Would you please copy the entries exactly, leaving every picture aside?

Listed records:
=== Begin Enclosure ===

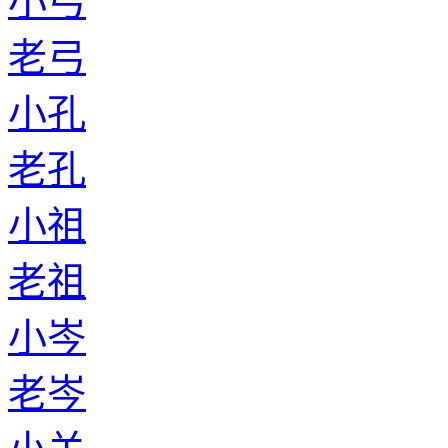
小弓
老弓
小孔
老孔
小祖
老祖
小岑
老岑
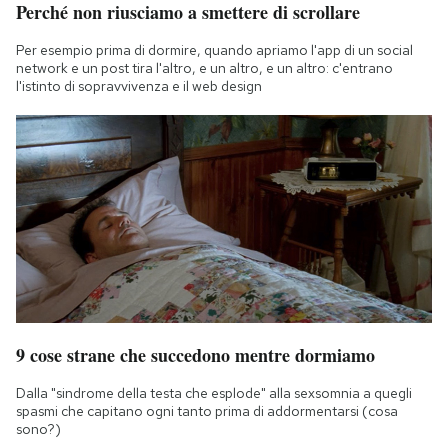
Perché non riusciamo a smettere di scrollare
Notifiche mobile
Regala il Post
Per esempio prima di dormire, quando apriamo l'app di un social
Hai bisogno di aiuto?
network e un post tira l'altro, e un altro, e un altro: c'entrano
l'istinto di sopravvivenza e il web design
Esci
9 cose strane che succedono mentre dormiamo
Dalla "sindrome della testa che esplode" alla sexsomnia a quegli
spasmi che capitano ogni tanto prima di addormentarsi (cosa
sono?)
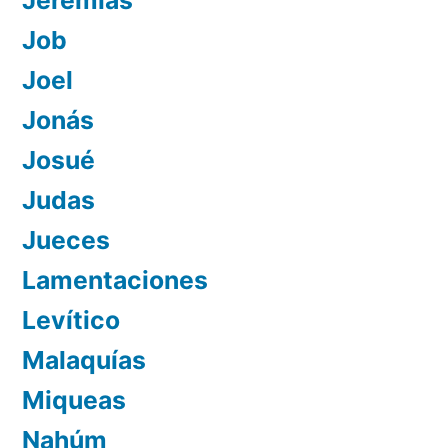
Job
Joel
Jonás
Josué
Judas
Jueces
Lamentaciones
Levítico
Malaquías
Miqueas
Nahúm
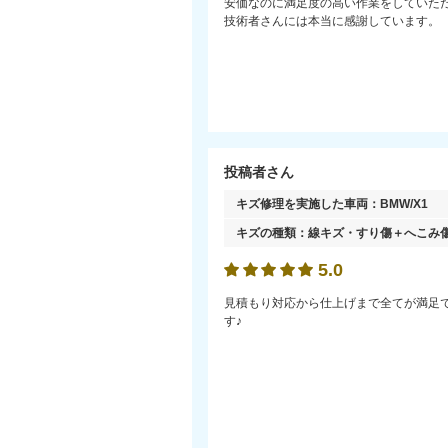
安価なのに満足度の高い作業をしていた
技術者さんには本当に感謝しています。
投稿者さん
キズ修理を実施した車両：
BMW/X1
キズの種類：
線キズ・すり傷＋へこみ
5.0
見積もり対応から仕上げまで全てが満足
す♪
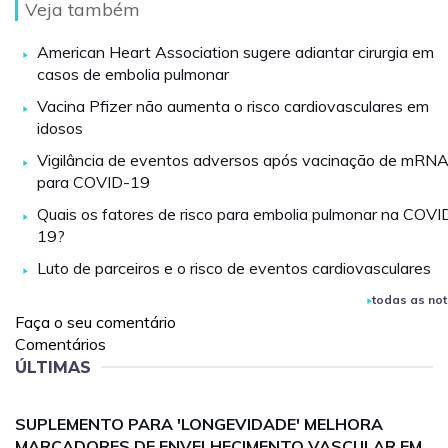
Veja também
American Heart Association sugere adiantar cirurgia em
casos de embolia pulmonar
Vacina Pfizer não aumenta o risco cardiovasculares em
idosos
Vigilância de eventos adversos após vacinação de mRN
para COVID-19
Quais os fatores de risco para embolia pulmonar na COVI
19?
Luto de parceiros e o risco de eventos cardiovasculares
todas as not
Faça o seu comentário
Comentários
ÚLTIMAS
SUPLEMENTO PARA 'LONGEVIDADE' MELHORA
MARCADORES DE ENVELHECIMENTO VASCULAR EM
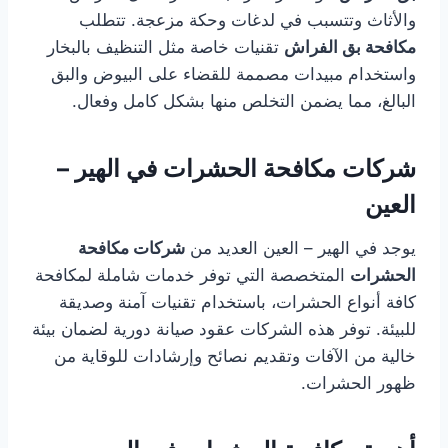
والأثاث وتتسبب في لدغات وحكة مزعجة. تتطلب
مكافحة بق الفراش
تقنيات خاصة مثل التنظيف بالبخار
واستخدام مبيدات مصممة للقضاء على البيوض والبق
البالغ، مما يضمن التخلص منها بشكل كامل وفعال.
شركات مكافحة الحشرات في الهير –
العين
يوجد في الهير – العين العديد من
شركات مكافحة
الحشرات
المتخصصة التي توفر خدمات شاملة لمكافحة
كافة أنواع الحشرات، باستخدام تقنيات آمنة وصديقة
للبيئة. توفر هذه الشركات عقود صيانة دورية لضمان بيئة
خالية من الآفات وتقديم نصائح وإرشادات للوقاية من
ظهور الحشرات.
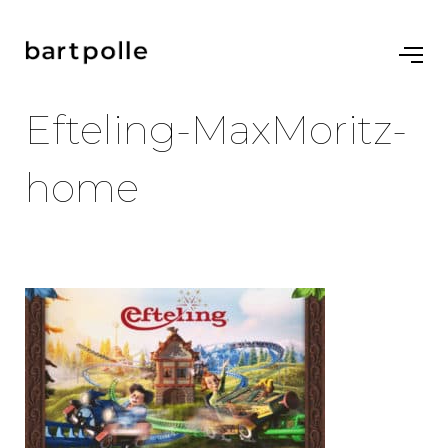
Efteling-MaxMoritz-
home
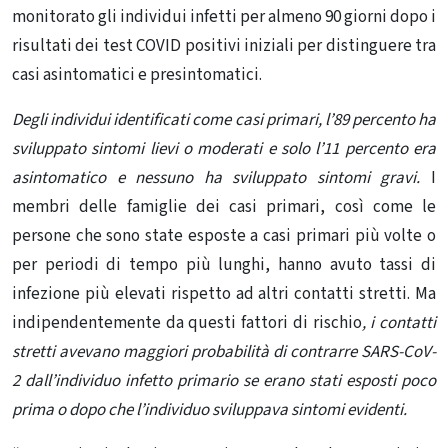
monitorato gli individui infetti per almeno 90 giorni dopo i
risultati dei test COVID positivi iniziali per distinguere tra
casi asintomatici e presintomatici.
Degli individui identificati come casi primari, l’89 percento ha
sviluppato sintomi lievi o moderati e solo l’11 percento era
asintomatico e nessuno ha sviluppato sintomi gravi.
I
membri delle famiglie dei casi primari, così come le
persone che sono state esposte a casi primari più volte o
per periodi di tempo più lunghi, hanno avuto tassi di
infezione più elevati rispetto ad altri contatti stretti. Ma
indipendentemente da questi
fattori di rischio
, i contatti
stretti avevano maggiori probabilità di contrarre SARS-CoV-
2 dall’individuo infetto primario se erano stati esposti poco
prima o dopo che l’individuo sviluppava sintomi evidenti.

=== End Enclosure ===

Output for this exercise:
小弓
老弓
小孔
老孔
小祖
老祖
小岑
老岑
Perché non riusciamo a smettere di scrollare
Notifiche mobile
Regala il Post
Per esempio prima di dormire, quando apriamo l'app di un social
Hai bisogno di aiuto?
network e un post tira l'altro, e un altro, e un altro: c'entrano
l'istinto di sopravvivenza e il web design
Esci
9 cose strane che succedono mentre dormiamo
Dalla "sindrome della testa che esplode" alla sexsomnia a quegli
spasmi che capitano ogni tanto prima di addormentarsi (cosa
sono?)
Job
Joel
Jonás
Josué
Judas
Jueces
Lamentaciones
Levítico
Malaquías
Miqueas
Nahúm
安価なのに満足度の高い作業をしていた
技術者さんには本当に感謝しています。
投稿者さん
キズ修理を実施した車両：
BMW/X1
キズの種類：
線キズ・すり傷＋へこみ
5.0
見積もり対応から仕上げまで全てが満足
す♪
Veja também
American Heart Association sugere adiantar cirurgia em
casos de embolia pulmonar
Vacina Pfizer não aumenta o risco cardiovasculares em
idosos
Vigilância de eventos adversos após vacinação de mRN
para COVID-19
Quais os fatores de risco para embolia pulmonar na COVI
19?
Luto de parceiros e o risco de eventos cardiovasculares
todas as not
Faça o seu comentário
Comentários
ÚLTIMAS
SUPLEMENTO PARA 'LONGEVIDADE' MELHORA
MARCADORES DE ENVELHECIMENTO VASCULAR EM
والأثاث وتتسبب في لدغات وحكة مزعجة. تتطلب
مكافحة بق الفراش
تقنيات خاصة مثل التنظيف بالبخار
واستخدام مبيدات مصممة للقضاء على البيوض والبق
البالغ، مما يضمن التخلص منها بشكل كامل وفعال.
شركات مكافحة الحشرات في الهير –
العين
يوجد في الهير – العين العديد من
شركات مكافحة
الحشرات
المتخصصة التي توفر خدمات شاملة لمكافحة
كافة أنواع الحشرات، باستخدام تقنيات آمنة وصديقة
للبيئة. توفر هذه الشركات عقود صيانة دورية لضمان بيئة
خالية من الآفات وتقديم نصائح وإرشادات للوقاية من
ظهور الحشرات.
Efteling-MaxMoritz-
home
monitorato gli individui infetti per almeno 90 giorni dopo i
risultati dei test COVID positivi iniziali per distinguere tra
casi asintomatici e presintomatici.
Degli individui identificati come casi primari, l’89 percento ha
sviluppato sintomi lievi o moderati e solo l’11 percento era
asintomatico e nessuno ha sviluppato sintomi gravi.
I
membri delle famiglie dei casi primari, così come le
persone che sono state esposte a casi primari più volte o
per periodi di tempo più lunghi, hanno avuto tassi di
infezione più elevati rispetto ad altri contatti stretti. Ma
indipendentemente da questi
fattori di rischio
, i contatti
stretti avevano maggiori probabilità di contrarre SARS-CoV-
2 dall’individuo infetto primario se erano stati esposti poco
prima o dopo che l’individuo sviluppava sintomi evidenti.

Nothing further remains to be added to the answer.